If your down payments + Rehab costs = $900,000, the yield is a 10%. However at $1.3M your yield is 6.9%. If your $90k appreciated to $1.3M and you are collecting a passive income of $90,000/year... why you would want to take such a big risk investing in a market that you are not an expert in like Tampa, Orlando, Miami etc. I have also been tempted to invest in Florida, but came to the realization that I will always outperform in a real estate market I am intimately famililar with than to speculate in an out-of-state area I am not familiar with.
Originally posted by
@Mark Ferguson:
I have 15 rentals in Colorado that I have bought over the last five years. Most of the houses I purchased from $80k to $130k, made repairs and rented for $1,200 to $1,600 a month.
I looked at my last couple of purchases and my quality of property is decreasing. Prices have basically doubled in the last four years. Rents have increased but not by nearly as much as prices.
Now I am lucky to buy a house for $165,000 that needs $15k in work and rents for $1,500 a month. That is finding a smoking deal.
So I have decided to buy out of state.
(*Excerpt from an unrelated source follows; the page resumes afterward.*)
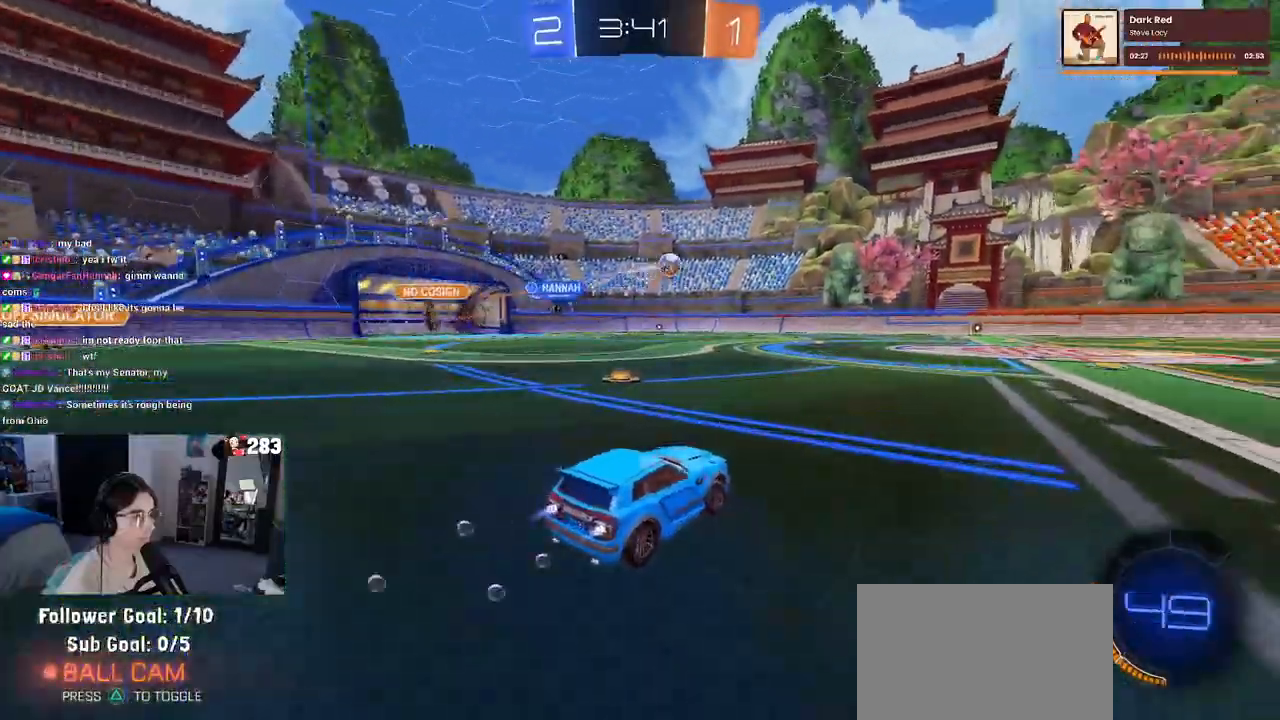
{"buttons": ["SQUARE", "R1", "R2"], "left_stick": "down", "right_stick": "center", "events": [[150, "CROSS", "down"], [183, "left_stick", "up"], [267, "CROSS", "up"], [317, "CROSS", "down"], [350, "SQUARE", "down"], [383, "left_stick", "down"], [400, "CROSS", "up"]]}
Florida has really caught my eye. The next question becomes do I keep my rentals here or sell them and exchange into new properties elsewhere?
I figure I have 1.3 million in equity after selling costs in my rentals and they bring in about $7,500 in cash flow a month. Great cash flow for what I bought them for, but not ideal for how much equity there is now.
So is it worthwhile to sell some of my properties or all of them here and buy new rentals using 1031 exchanges elsewhere with better cash flow? If I can find good financing I should be able to buy 3 new properties for every property I sell. That would get me to my goal to buy 100 much quicker!